A Life-Changing Educational Journey
Moving from bush school in Maar Village to refugee camp schools and finally to formal school in the U.S. was like moving from darkness to light.
I grew up in a little village in South Sudan called Maar. In my village, all children grew up already knowing the direction where their lives would go. You would become a herdsman, marry and raise a family. In my early childhood, I was not yet exposed to any school education system, but I was introduced to the life in the cattle camp where everyone is assigned a role.
When the civil war broke out between North and South Sudan, people were displaced within South Sudan and neighboring countries. My really first exposure to education was in Ame Refugee Camp. The living conditions there were competitive and not conducive to learning.
I didn’t have enough food to eat, and I was constantly worried about where my next meal was going to come from. We would have to share one book between 50 children. Learning the alphabet was also a challenge because we had to write the letters on the dirt floor. As a result of these harsh conditions, I did not understand the value of education.
Eventually, I made it to Kakuma Refugee Camp in Kenya. The United Nations opened up many schools from elementary school to high school throughout the camp. Here I began to learn the value of education. I started in the equivalent of first grade here in the U.S., but things were still rough in the camp, due to the lack of food and essential items.
On top of the school work, we had to make sure we completed labor-intensive chores before going to school, such as cooking, fetching water and getting firewood for cooking. In the early days of my education, I was really bright. Despite these living conditions, I was ranked first in my class.
Unfortunately, my education later went downhill due to worsened conditions at the refugee camp. There was not enough food for my cousins, brother and me to eat, so I would go to a displacement camp to find enough food rations for us. I was forced to miss many days from school. When I returned, all of my classmates had been promoted to the next grade, and it was difficult for me to catch up to them.
I came to the United States in 2001, and I was resettled in Webberville, Michigan, as a foster child. When I moved to America and entered into the western educational system, my education was finally allowed to be a priority for me, and the educational opportunities I received began to change my life.
A quote by Allan Bloom resonates with me and illustrates this part of my life. He said, “Education is the movement from darkness to light.” This quote is true to me because moving from bush school in Maar Village to refugee camp schools and finally to formal school in the U.S. was like moving from darkness to light.
In America, I was able to concentrate on my studies because of the stable living conditions in my foster home. We always had plenty of food and water, which I had not experienced in the refugee camps for so many years, so that was no longer a burden or distraction from my education.
In the beginning, it was really difficult for me to adjust to the American educational system because I was lacking basic understanding that normal American students would have learned in middle school before going to high school. Thankfully, there were individual teachers who really dedicated their time and taught me after school hours, unlike my experience in school in Kenya.

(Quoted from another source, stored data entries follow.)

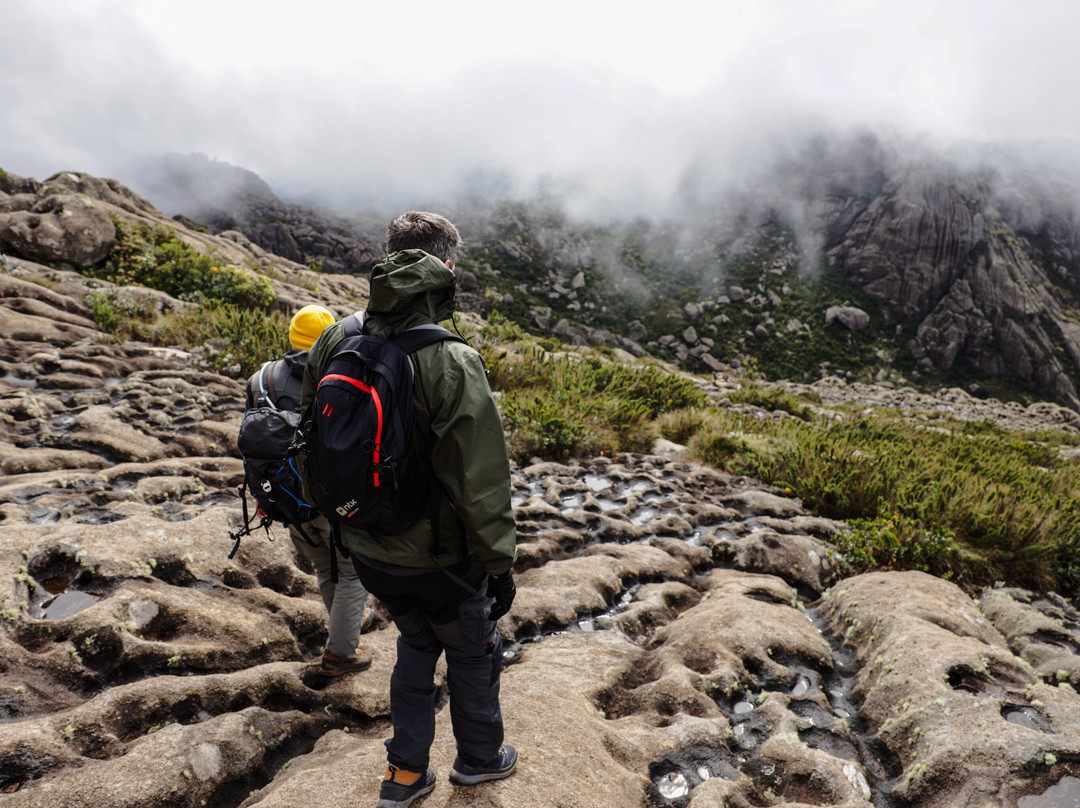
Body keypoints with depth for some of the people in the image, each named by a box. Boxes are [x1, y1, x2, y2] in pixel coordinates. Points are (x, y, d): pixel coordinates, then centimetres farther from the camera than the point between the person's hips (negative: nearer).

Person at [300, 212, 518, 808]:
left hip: (366, 549, 6)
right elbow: (480, 481, -24)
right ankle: (479, 758, 45)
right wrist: (499, 563, -10)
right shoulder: (451, 362, -27)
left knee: (417, 641, 29)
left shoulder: (334, 343, -7)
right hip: (438, 556, -5)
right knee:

I worked really hard and graduated from high school. When I graduated, I was so excited that I felt like I was on top of the world! I knew that I wanted to pursue further education at a university. I saw how education and literacy had already impacted my life. It allowed me to share my story with others and be a voice for refugees.
I worked hard to receive a bachelor’s and master’s degree. Currently, I’m a PhD candidate at the University of Florida, and I would like to conduct my research in Kakuma Refugee camp where I spent nine years before immigrating to the U.S.
I experienced many drastic life changes growing up, but one the most profound changes was how my attitude about the importance of education evolved. Due to the civil war between North and South Sudan, I was orphaned and deprived of an early childhood education. I didn’t know what it was like to be part of good education institution until I came to the western world.
Education has changed my life in many ways. It has given me a voice and a platform to easily communicate and build relationships with people. It has given me the ability to lead others and create a non-profit organization, Southern Sudan Health Care Organization.
Nelson Mandela said, “Education is the most powerful weapon which you can use to change the world.”
I hope this quote inspires you to be bold and change the world with the knowledge you have received through your education. You have been blessed with health living conditions and the ability to learn as much about the world as you can.
Yes, education is a long-term investment, but once you have it, you gain a sense of respect from the whole world and the tools to make it a better place.